The most widely used alternate treatments for the symptoms of menopause are alternative medicine: herbal remedies, soy products and acupuncture. Traditional health care providers are somewhat skeptical about their benefits.

"There is estrogen and estrogen combined with progesterone, and then there's all the rest," says Dr. Wulf Utian, executive director of the nonprofit North American Menopause Society. Most of the rest, he says, are no better than placebos. But some, like plant estrogens or phytoestrogens, may bring some relief. These are weak estrogens that occur in foods, including:

* tofu, soy milk and soy ice cream

* lentils, chickpeas and other legumes

* citrus fruits, apples and tomatoes

* whole grain cereals

* fennel

* celery

* green tea

Plant estrogens may alleviate mild symptoms of menopause; and, hey, it's always good to eat more whole grains and fruits. But like other kinds of estrogen, large amounts of "natural" estrogen could promote cancer growth. Carefully controlled scientific research just hasn't been done yet.

Some studies suggest phyto-estrogens may relieve symptoms 40 percent of the time. But placebos, often called "sugar pills," have been shown to reduce meno-pausal symptoms at least 30 percent of the time -- in one study, the number was as high as 50 percent. That may be because symptoms last an unpredictable length of time anyway, Utian cautions.

Then there are the phyto- estrogen supplements, mostly herbal remedies, which are being heavily marketed right now as a safe alternative to hormones to reduce hot flashes, vaginal dryness and irritability. Studies have had mixed results, and in general, evidence of their usefulness is in short supply. But one may work for you, even if it's just the placebo effect. Most are probably harmless, but it doesn't hurt to keep in mind that they are only loosely regulated by the government. Some of the most popular are:

* soy powders and capsules

* red clover

* dong quai or angelica

* flaxseed

* evening primrose

In a recent Mayo Clinic trial, soy supplements didn't help hot flashes, but soy foods may work better. Asian women, whose diet is high in soy, report fewer hot flashes and night sweats around menopause. They get the equivalent of half a cup of soy milk a day on average.

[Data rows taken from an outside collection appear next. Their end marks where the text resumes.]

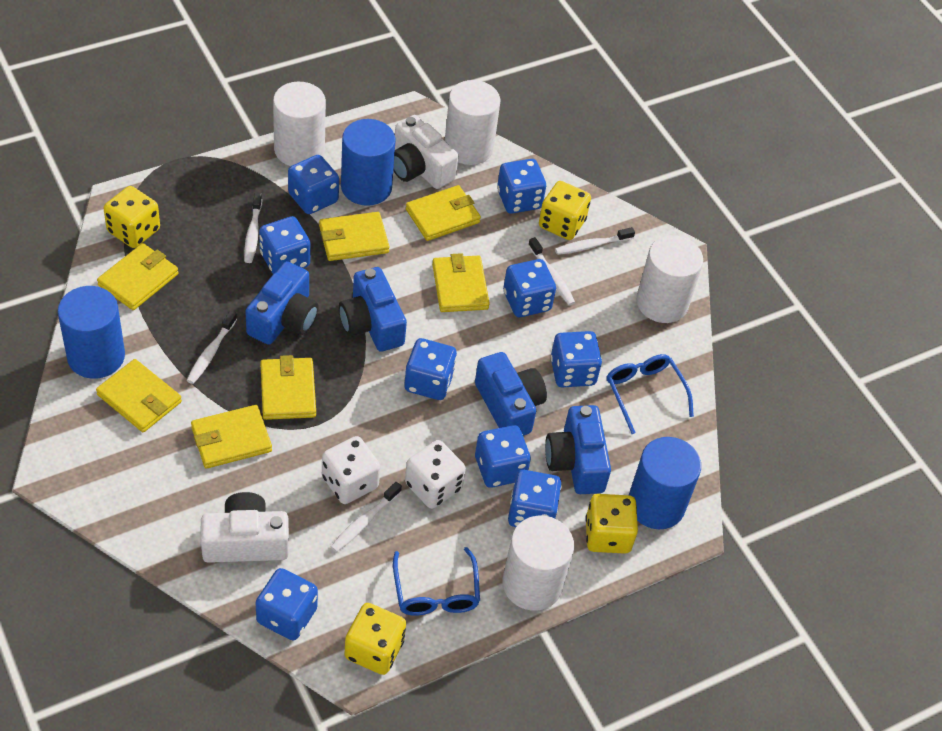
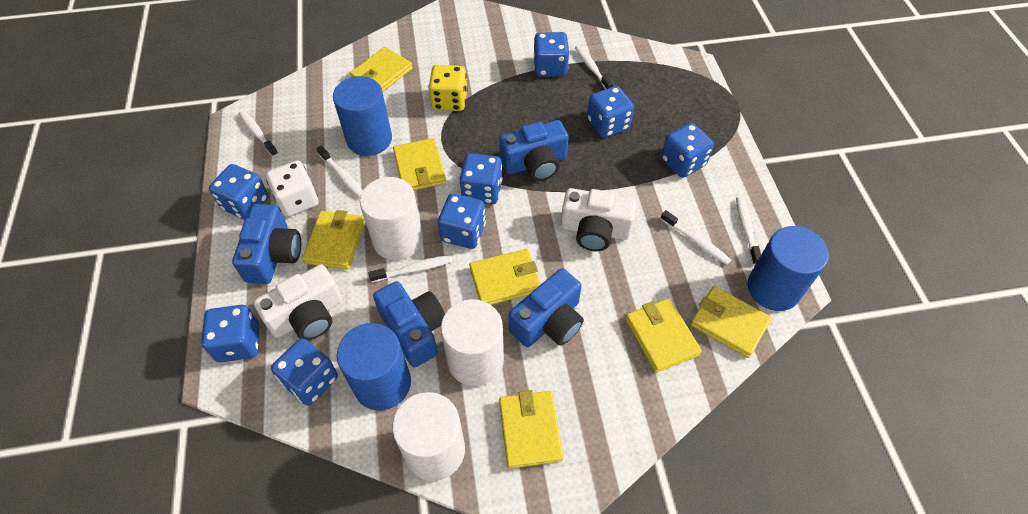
blue dice: [256,568,318,640] [259,216,310,274] [288,155,339,214] [404,338,457,400] [475,425,531,488] [497,159,546,214] [503,259,556,317] [508,470,561,527] [551,331,602,387] = 9 -> [201,305,259,362] [209,164,269,220] [271,338,338,406] [438,194,486,249] [459,153,502,204] [534,32,569,77] [587,86,634,138] [661,123,714,178] = 8
blue glasses: [393,547,480,616] [607,354,694,434] = 2 -> none = 0
white cylinder: [273,82,326,166] [445,80,501,165] [502,516,574,611] [636,235,703,323] = 4 -> [360,177,423,260] [392,392,465,481] [441,299,504,386] = 3
white dice: [322,436,380,504] [405,440,466,509] = 2 -> [266,161,318,217] = 1
white toothbrush: [187,311,237,384] [244,192,262,263] [331,482,402,552] [528,237,575,306] [555,227,635,255] = 5 -> [238,111,278,157] [316,145,363,198] [368,255,453,283] [575,46,613,89] [661,210,731,265] [736,197,761,265] = 6
yellow dice: [103,186,160,248] [344,603,406,675] [539,181,591,240] [585,494,638,554] = 4 -> [429,65,468,111] = 1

Black cohosh, an herbal medicine used by women worldwide for hot flashes and irritability, doesn't contain phytoestrogens but may reduce hot flashes. It's sold over the counter as Remifemin. The NIH is planning a clinical trial to study its effectiveness.

Side effects a factor with traditional drugs

For those women going off hormones who prefer more traditional medicines, antidepressants like Prozac may help with severe symptoms, but these are powerful drugs with serious side effects.

If quitting hormones causes vaginal dryness, there are several prescription products that supply low doses of estrogen locally, although none does the job as well as oral estrogen or a patch.